Found via American Samizdat.

>  26 July 2002 | LINK | Filed in ,

Camo in the City

At the airport in New York, two beefy guys stand akimbo in full camoflague gear, semi-automatic weapons casually slung. How very funny to see them decked out in green jungle camouflage against the commercial white interior and cheap gray carpet. In fact, it’s pretty clear the camo gear is not to conceal, but to be unavoidably present. Like the machine guns which may or may not be loaded, it is a loud signifier of military-ness, a show of force, a warning and reminder of the presence of power.

>  26 July 2002 | LINK | Filed in ,

Branding Beijing

“Beijing Organising Committee of the 2008 Olympic Games (BOCOG) opened a two-day Olympic Design Conference in Beijing on Tuesday in a bid to find the most appropriate ways to impress the world visually.
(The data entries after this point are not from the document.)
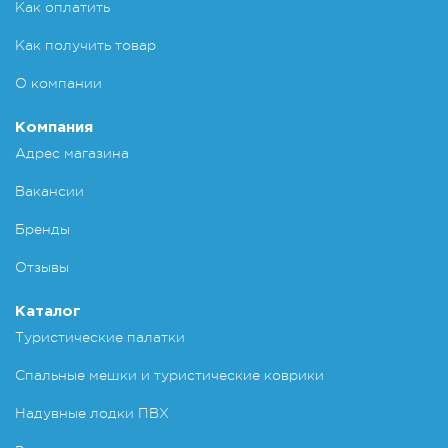
Как оплатить
Как получить товар
О компании
Компания
Адрес магазина
Вакансии
Бренды
Отзывы
Каталог
Туристические палатки
Спальные мешки и туристические коврики
Надувные лодки ПВХ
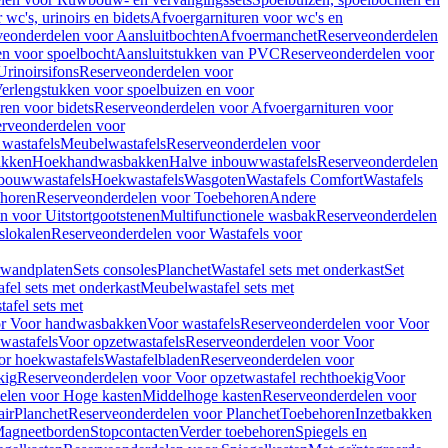
wc's, urinoirs en bidets
Afvoergarnituren voor wc's en
veonderdelen voor Aansluitbochten
Afvoermanchet
Reserveonderdelen
n voor spoelbocht
Aansluitstukken van PVC
Reserveonderdelen voor
Urinoirsifons
Reserveonderdelen voor
erlengstukken voor spoelbuizen en voor
ren voor bidets
Reserveonderdelen voor Afvoergarnituren voor
rveonderdelen voor
wastafels
Meubelwastafels
Reserveonderdelen voor
akken
Hoekhandwasbakken
Halve inbouwwastafels
Reserveonderdelen
bouwwastafels
Hoekwastafels
Wasgoten
Wastafels Comfort
Wastafels
horen
Reserveonderdelen voor Toebehoren
Andere
n voor Uitstortgootstenen
Multifunctionele wasbak
Reserveonderdelen
slokalen
Reserveonderdelen voor Wastafels voor
rwandplaten
Sets consoles
Planchet
Wastafel sets met onderkast
Set
fel sets met onderkast
Meubelwastafel sets met
afel sets met
or Voor handwasbakken
Voor wastafels
Reserveonderdelen voor Voor
wastafels
Voor opzetwastafels
Reserveonderdelen voor Voor
or hoekwastafels
Wastafelbladen
Reserveonderdelen voor
kig
Reserveonderdelen voor Voor opzetwastafel rechthoekig
Voor
elen voor Hoge kasten
Middelhoge kasten
Reserveonderdelen voor
ir
Planchet
Reserveonderdelen voor Planchet
Toebehoren
Inzetbakken
agneetborden
Stopcontacten
Verder toebehoren
Spiegels en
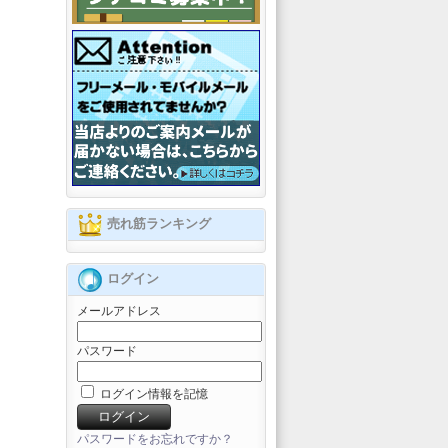
売れ筋ランキング
ログイン
メールアドレス
パスワード
ログイン情報を記憶
パスワードをお忘れですか？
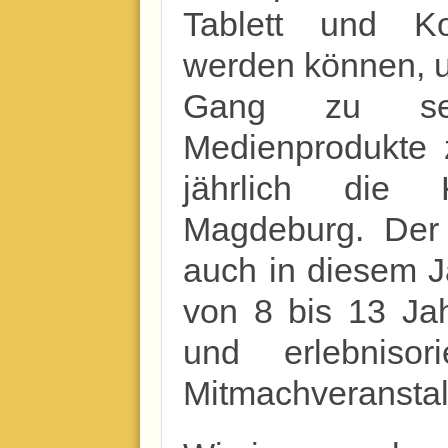
Tablett und K
werden können, u
Gang zu se
Medienprodukte 
jährlich die 
Magdeburg. Der 
auch in diesem Ja
von 8 bis 13 Ja
und erlebnisor
Mitmachveranstal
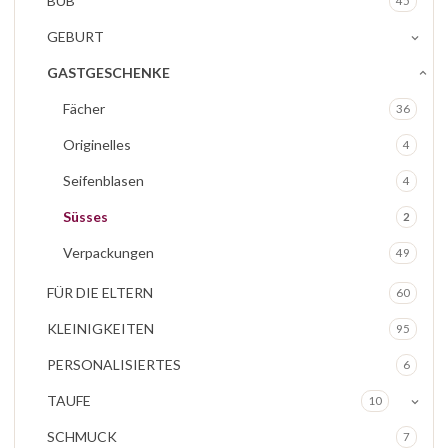
BUB
45
GEBURT
GASTGESCHENKE
Fächer
36
Originelles
4
Seifenblasen
4
Süsses
2
Verpackungen
49
FÜR DIE ELTERN
60
KLEINIGKEITEN
95
PERSONALISIERTES
6
TAUFE
10
SCHMUCK
7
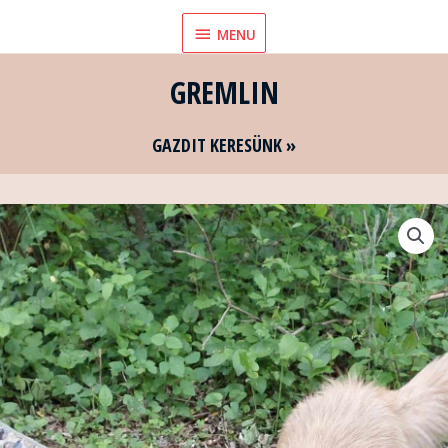
Skip
MENU
MENU
to
content
GREMLIN
GAZDIT KERESÜNK »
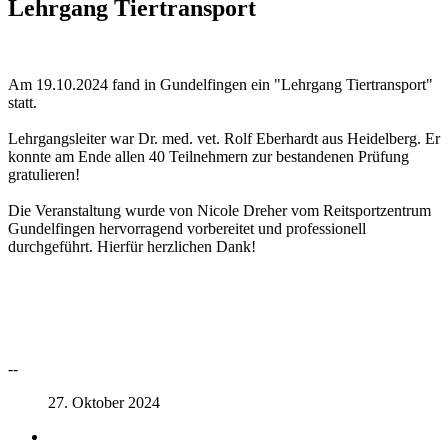
Lehrgang Tiertransport
Am 19.10.2024 fand in Gundelfingen ein "Lehrgang Tiertransport"
statt.
Lehrgangsleiter war Dr. med. vet. Rolf Eberhardt aus Heidelberg. Er
konnte am Ende allen 40 Teilnehmern zur bestandenen Prüfung
gratulieren!
Die Veranstaltung wurde von Nicole Dreher vom Reitsportzentrum
Gundelfingen hervorragend vorbereitet und professionell
durchgeführt. Hierfür herzlichen Dank!
--
27. Oktober 2024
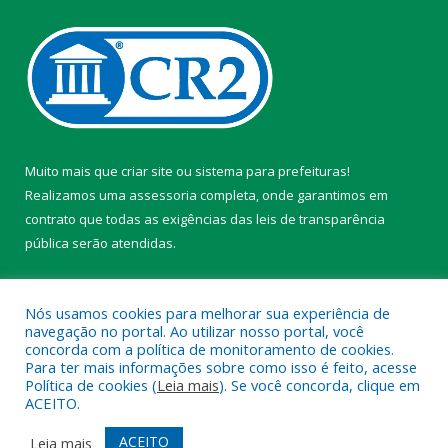
Muito mais que
criar site
ou
sistema para prefeituras
!
Realizamos uma
assessoria
completa, onde garantimos em
contrato que todas as exigências das
leis de transparência
pública
serão atendidas.
Conheça o
PNTP
e o
Radar da Transparência Pública
Nós usamos cookies para melhorar sua experiência de
navegação no portal. Ao utilizar nosso portal, você
concorda com a política de monitoramento de cookies.
Para ter mais informações sobre como isso é feito, acesse
Política de cookies (
Leia mais
). Se você concorda, clique em
Todos os direitos reservados a Câmara Municipal de Belterra.
ACEITO.
Mapa do Site
Acessar Área Administrativa
ACEITO
Leia mais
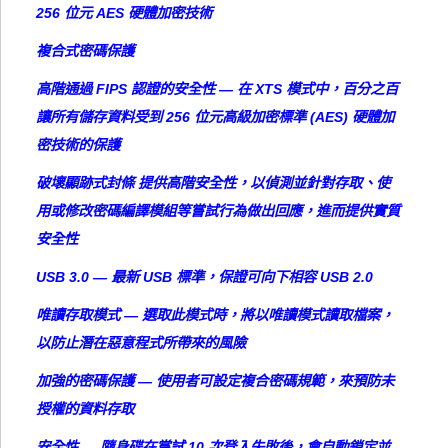
256 位元 AES 硬體加密技術
複合式密碼保護
高階通過 FIPS 認證的安全性 — 在 XTS 模式中，百分之百
讓所有儲存資料受到 256 位元高級加密標準 (AES) 硬體加
密技術的保護
破壞顯跡式封條 提供高階安全性，以偵測並針對存取、使
用或修改密碼編譯模組等嘗試行為做出回應，進而提供實質
安全性
USB 3.0 — 最新 USB 標準，保證可向下相容 USB 2.0
唯讀存取模式 — 選取此模式時，將以唯讀模式讀取檔案，
以防止潛在惡意程式所帶來的風險
加強的密碼保護 — 使用者可設定複合密碼規範，來預防未
授權的資料存取
安全性 — 隨身碟在嘗試 10 次登入失敗後，會自動鎖定並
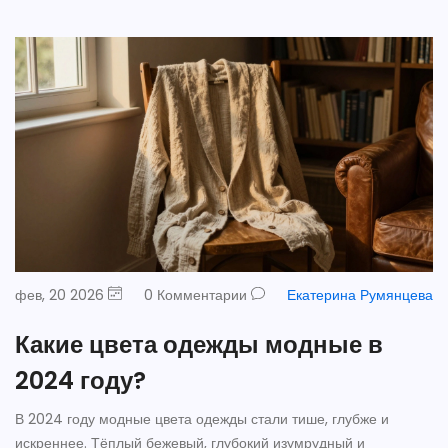
фев, 20 2026
0 Комментарии
Екатерина Румянцева
Какие цвета одежды модные в
2024 году?
В 2024 году модные цвета одежды стали тише, глубже и
искреннее. Тёплый бежевый, глубокий изумрудный и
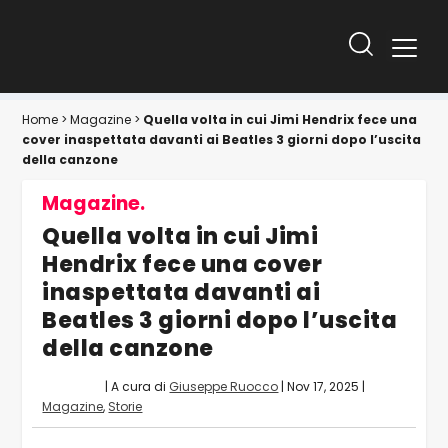
Home
>
Magazine
>
Quella volta in cui Jimi Hendrix fece una
cover inaspettata davanti ai Beatles 3 giorni dopo l’uscita
della canzone
Magazine.
Quella volta in cui Jimi
Hendrix fece una cover
inaspettata davanti ai
Beatles 3 giorni dopo l’uscita
della canzone
| A cura di
Giuseppe Ruocco
|
Nov 17, 2025
|
Magazine
,
Storie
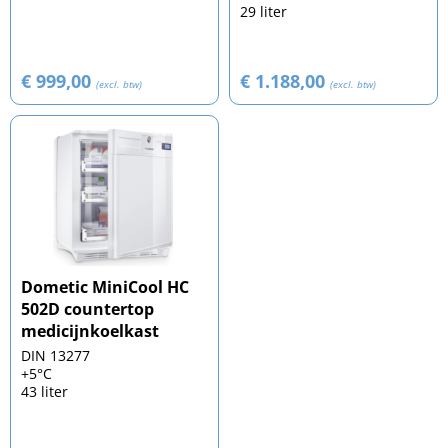
29 liter
€ 999,00
€ 1.188,00
(excl. btw)
(excl. btw)
Dometic MiniCool HC
502D countertop
medicijnkoelkast
DIN 13277
+5°C
43 liter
Beijing Mayor Liu Qi said in the opening address that through the magnificent and unique ‘Olympic look’, Beijing will unfold the great charm of this global sporting event and the history of China. Meanwhile, Beijing will also ‘promote the concept of “New Beijing, Great Olympics”, and demonstrate and elevate the image of Beijing and China in the world’, added Liu, who is also BOCOG president.”

From the People’s Daily.

>  7 July 2002 | LINK | Filed in , , , , ,

These Colors Don't Run

“The people in the apartment across the street have had an American flag hanging outside their second floor window since the day after 9/11. Looking out my window this morning, I noticed that the bottom of the flag is tattered from waving in the brisk San Francisco breeze for ten months. The top red stripe is seceding from the rest of the flag, the wind gradually tearing it away from the other twelve.

I wonder if they’ve forgotten about the flag and the reasons they bought it in the first place, the respect they must have felt for it then and the disrespect with which they are treating it now.”

From kottke.org.

>  6 July 2002 | LINK | Filed in ,

Palestinian Poster Project

“Liberation Graphics began actively collecting Palestinian posters in 1974 and now houses what many experts believe to be the world’s largest and most comprehensive collection of Palestinian-published and Palestinian solidarity poster art.”

>  20 June 2002 | LINK | Filed in , ,

The Red Menace

Email from a friend in South Korea during the 2002 World Cup:

“The new national color of Korea is red. It used to be that red stands for communists in Korea and therefore, it’s a taboo color. We used to color communists in red in all the anti-North-Korean posters. When I was young, I even thought that communists had red faces. All of sudden, red became the color for Korean soccer, thanks to ‘Red Devil,’ the non-profit national soccer cheering association. The streets are filled with people wearing red T-shirts with ‘The Reds’ writing. I guess red is no longer a taboo.”